In the simplest of explanations, a black man in Seattle, Byron Ragland, was doing his job, supervising a custodial visitation in a frozen yogurt shop when employees called 911. The police came, and he was asked to leave.

Outraged protests have now led the owner to apologize and state that employees will undergo implicit bias training. In addition, the Seattle Times reports that Kirkland City Manager Kurt Triplett and police Chief Cherie Harris will also include members of the City Council in the training. The police department has also announced they have launched an internal investigation, and the city has apologized and said it would evaluate it’s policies and practices to make adjustments.

But more than an apology, Mr. Ragland wants accountability.

“I’m not accepting anybody’s apology,” he said. “You know, if you want to apologize to me, let’s change some practices. Let’s change some policies.”

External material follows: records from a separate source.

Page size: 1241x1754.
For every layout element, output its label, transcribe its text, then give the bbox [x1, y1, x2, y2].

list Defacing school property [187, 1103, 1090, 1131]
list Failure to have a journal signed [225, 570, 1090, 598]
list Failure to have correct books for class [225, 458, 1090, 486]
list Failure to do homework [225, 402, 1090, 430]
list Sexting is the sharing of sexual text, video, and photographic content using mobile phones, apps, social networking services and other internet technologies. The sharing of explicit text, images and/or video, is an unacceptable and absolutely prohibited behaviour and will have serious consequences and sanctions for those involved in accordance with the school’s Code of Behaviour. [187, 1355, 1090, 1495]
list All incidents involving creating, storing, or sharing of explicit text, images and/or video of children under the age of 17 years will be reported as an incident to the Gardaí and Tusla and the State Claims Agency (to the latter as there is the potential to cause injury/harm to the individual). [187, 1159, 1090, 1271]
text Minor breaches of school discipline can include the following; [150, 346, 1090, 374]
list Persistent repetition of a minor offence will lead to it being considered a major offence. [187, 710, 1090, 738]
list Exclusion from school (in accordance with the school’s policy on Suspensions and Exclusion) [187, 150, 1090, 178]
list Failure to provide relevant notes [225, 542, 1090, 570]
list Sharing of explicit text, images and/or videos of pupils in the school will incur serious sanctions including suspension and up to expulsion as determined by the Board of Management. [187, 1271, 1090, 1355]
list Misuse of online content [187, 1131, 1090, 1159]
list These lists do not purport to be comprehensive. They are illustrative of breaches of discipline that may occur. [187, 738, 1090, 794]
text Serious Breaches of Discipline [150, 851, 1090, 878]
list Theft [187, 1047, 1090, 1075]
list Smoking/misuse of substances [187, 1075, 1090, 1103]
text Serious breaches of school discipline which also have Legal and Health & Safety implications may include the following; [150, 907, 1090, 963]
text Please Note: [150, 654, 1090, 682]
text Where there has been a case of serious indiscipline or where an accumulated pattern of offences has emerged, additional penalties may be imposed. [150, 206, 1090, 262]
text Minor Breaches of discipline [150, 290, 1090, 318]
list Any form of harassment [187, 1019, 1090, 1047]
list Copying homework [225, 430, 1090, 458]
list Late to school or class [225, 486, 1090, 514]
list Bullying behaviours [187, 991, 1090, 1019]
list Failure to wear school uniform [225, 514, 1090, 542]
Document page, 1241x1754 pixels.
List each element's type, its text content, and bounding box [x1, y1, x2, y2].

Byron Ragland, aside from being a human person who has the right to exist in public space without being harassed, is a US Air Force veteran, currently studying psychology at the University of Washington, Tacoma, and more relevantly, currently works as a court-appointed special advocate and a visitation supervisor, which means he supervises meetings between children and their parents who do not have custody of them.

At the time of the incident on November 7, 2018, Ragland was supervising a visit with a mother and her 12-year-old son. According to the Seattle Times, the little boy wanted ice cream, so they went to Menchie’s Frozen Yogurt. The three arrived together and had been sitting there for about half an hour, visiting, when Ragland looked up to find two police officers standing at the table.

Mr. Ragland tells KIRO 7’s Deborah Horne, “Just being a fly on the wall type of thing is what I do. Sit back and just watch them visit. You know, document the visit.”

He says that no one from the shop ever spoke to him or approached him at all, but after the trio had been there for about half an hour, he was startled to look up to find two police officers.

“Pretty much I look up, and these two police officers [are] standing in front [of me]. They asked me to leave,” Ragland said. “They asked for my ID. They told me the manager had been watching me and wanted me to move along.”

Ragland said he explained the situation. “I gave them my name initially. My client who was with me, she reassured them ‘Oh, he’s with us, he’s working. What’s going on?’”

The police report reflects that the Kirkland officers were told he was there working. In fact, that he was legally required to be there supervising the visit between mother and son. He was asked to leave anyway, and he did without incident.

Ramon Cruz, the store owner, had called 911 when one of his employees texted asking for help. Cruz then called 911 and asked the police to come, ostensibly on behalf of the two store employees identified as white and female — who, again, never approached or spoke to Ragland at all, but instead texted their boss.

Cruz told the dispatcher the store has had problems recently with “the homeless shooting drugs in the bathroom,” and also a robbery and disputed any racial profiling. “I mean I’m Asian,” he told the Seattle Times. “I experience the same thing. It was a misunderstanding, which sometimes do happen.”

Officers were dispatched, and even after the officers were clearly and calmly told by Ragland and the woman he was supervising that the three were together and having a supervised parental visit, he was still asked to leave.

“You listen to that 911 call. He says right in there that I’m not doing anything,” Ragland said of the 911 call. “But that’s all it takes in America — for you to be black, and to be somewhere you’re not supposed to be. And where you’re supposed to be is not up to you. It’s up to somebody else’s opinion.”

Ragland says the Starbucks incident flashed through his mind when the officers approached him in Menchie’s, and not wanting to be arrested, he complied and left.

“You want to stand up for yourself, as a man, or as someone who was just doing his job, and say ‘Hey, this isn’t right,’” he said. “But in the moment I’m thinking I’m a black man, and if I start emoting, I might not walk out of here. And so you rationalize to yourself. What’s the big deal, it’s just Menchie’s, just leave. But then later, you realize that you gave in — that you consented that this is the way it’s going to be, to always be.”

“How would you feel hearing that you made people so scared and uncomfortable that they called the police?” he said. “For me, that’s just a Wednesday. I try not to let it consume me. But it’s hard not to conclude that I walk around in a certain skin, and that’s all that matters.”

That’s just a Wednesday. This is America, people. And it’s important to know that even though you may see these stories somewhat sporadically (and might, for that reason, think it happens rarely), this is a common occurrence all over the country. Mainstream national media may not carry every single incident (like this one, for example, that was a big to-do in local Seattle news, but got zero play on a national screen), but that doesn’t mean it’s not a widespread problem.

Spare me the “I can’t believe this. This is not who we are.” Because it is. It’s who we’ve always been. That may be hard to swallow, but that doesn’t make it any less true. But it also doesn’t mean we can’t do better. We can. WE MUST.